(Supplied information Opens)

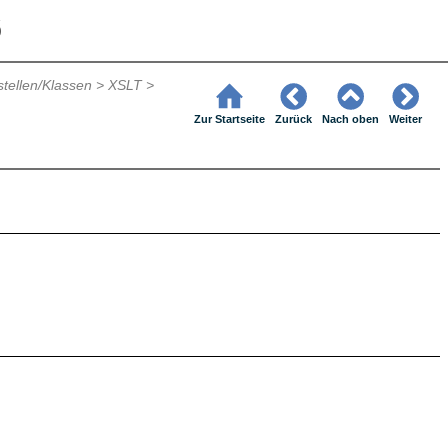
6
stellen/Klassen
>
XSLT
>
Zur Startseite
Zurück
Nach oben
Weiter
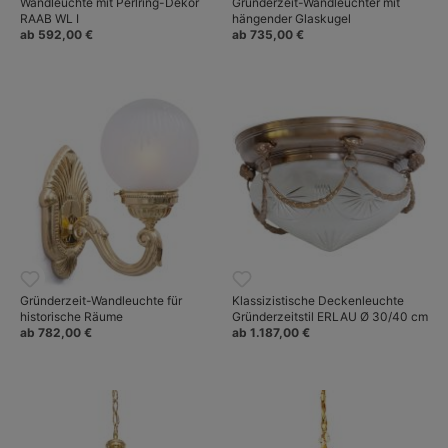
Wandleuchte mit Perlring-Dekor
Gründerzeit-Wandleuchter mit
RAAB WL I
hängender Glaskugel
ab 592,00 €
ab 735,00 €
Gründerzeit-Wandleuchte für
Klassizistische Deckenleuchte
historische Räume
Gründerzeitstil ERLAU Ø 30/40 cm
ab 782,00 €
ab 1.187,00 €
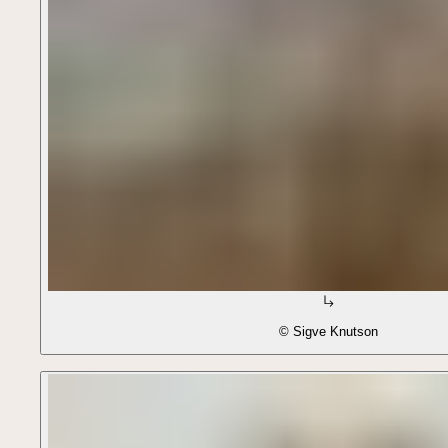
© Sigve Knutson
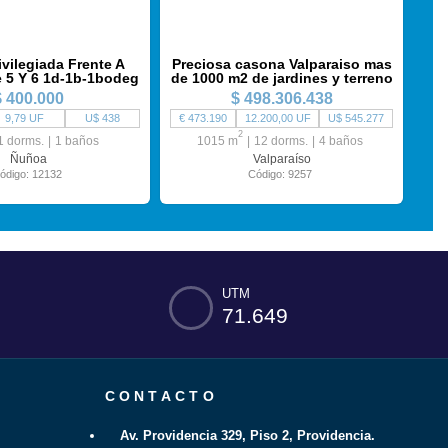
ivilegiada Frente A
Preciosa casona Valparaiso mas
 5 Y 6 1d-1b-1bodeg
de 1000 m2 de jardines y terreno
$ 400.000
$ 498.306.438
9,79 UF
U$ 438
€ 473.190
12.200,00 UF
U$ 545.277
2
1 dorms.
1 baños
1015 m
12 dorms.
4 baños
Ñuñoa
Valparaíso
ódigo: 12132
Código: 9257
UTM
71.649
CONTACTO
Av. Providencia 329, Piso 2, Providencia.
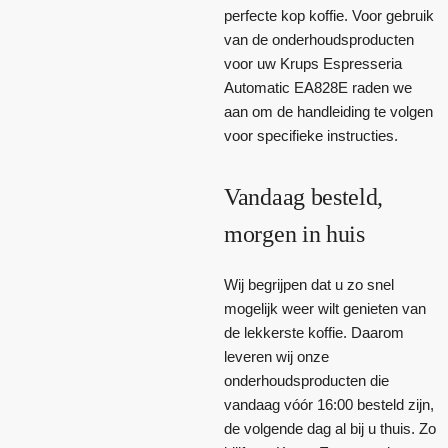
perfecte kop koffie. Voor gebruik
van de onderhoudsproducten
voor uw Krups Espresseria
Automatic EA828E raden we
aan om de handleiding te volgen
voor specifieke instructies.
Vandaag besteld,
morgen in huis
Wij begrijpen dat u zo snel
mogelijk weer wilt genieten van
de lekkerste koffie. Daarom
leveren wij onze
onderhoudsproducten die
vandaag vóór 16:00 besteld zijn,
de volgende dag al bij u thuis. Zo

(Supplied information Closes)
(Supplied information Opens)

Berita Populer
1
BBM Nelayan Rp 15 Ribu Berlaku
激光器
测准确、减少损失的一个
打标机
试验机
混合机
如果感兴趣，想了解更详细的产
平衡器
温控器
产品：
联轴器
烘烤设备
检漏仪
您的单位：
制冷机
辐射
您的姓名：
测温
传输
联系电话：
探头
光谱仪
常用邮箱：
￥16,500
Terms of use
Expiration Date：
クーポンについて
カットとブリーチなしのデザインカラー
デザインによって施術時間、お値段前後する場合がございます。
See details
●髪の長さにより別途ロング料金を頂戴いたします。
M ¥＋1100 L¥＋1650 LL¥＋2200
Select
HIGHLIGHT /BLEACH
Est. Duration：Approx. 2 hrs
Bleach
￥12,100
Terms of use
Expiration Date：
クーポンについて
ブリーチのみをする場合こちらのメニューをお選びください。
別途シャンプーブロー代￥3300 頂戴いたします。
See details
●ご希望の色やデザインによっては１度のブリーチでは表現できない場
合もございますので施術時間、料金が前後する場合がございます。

(Supplied information Closes)
(Supplied information Opens)

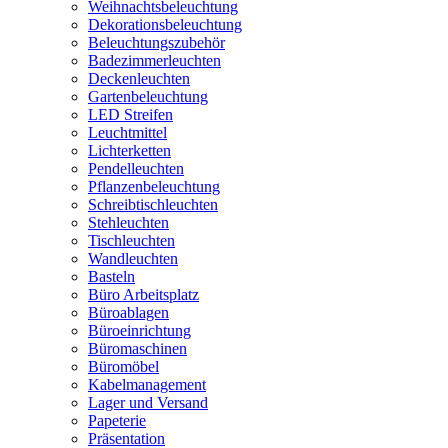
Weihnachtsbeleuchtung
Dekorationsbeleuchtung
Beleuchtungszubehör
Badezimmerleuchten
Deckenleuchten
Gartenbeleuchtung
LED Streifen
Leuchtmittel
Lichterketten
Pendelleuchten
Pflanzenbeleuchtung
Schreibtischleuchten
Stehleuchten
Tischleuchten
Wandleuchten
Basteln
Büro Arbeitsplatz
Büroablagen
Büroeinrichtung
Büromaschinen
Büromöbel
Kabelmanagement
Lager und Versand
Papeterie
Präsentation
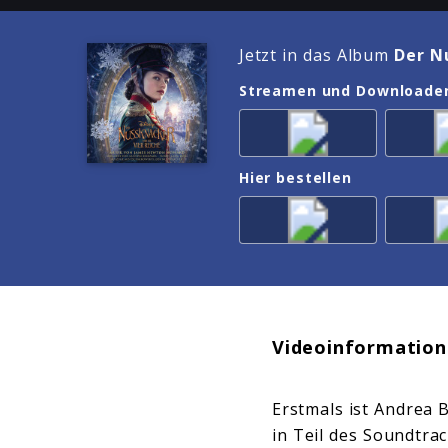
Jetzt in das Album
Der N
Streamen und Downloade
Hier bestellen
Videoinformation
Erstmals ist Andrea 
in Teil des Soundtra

(Supplied information Closes)

**Task requirements:**
The answer is the run of lines above from the line containing "perfecte kop koffie. Voor gebruik" through the line containing "de lekkerste koffie. Daarom", copied exactly and alone.

**Task solution:**
perfecte kop koffie. Voor gebruik
van de onderhoudsproducten
voor uw Krups Espresseria
Automatic EA828E raden we
aan om de handleiding te volgen
voor specifieke instructies.
Vandaag besteld,
morgen in huis
Wij begrijpen dat u zo snel
mogelijk weer wilt genieten van
de lekkerste koffie. Daarom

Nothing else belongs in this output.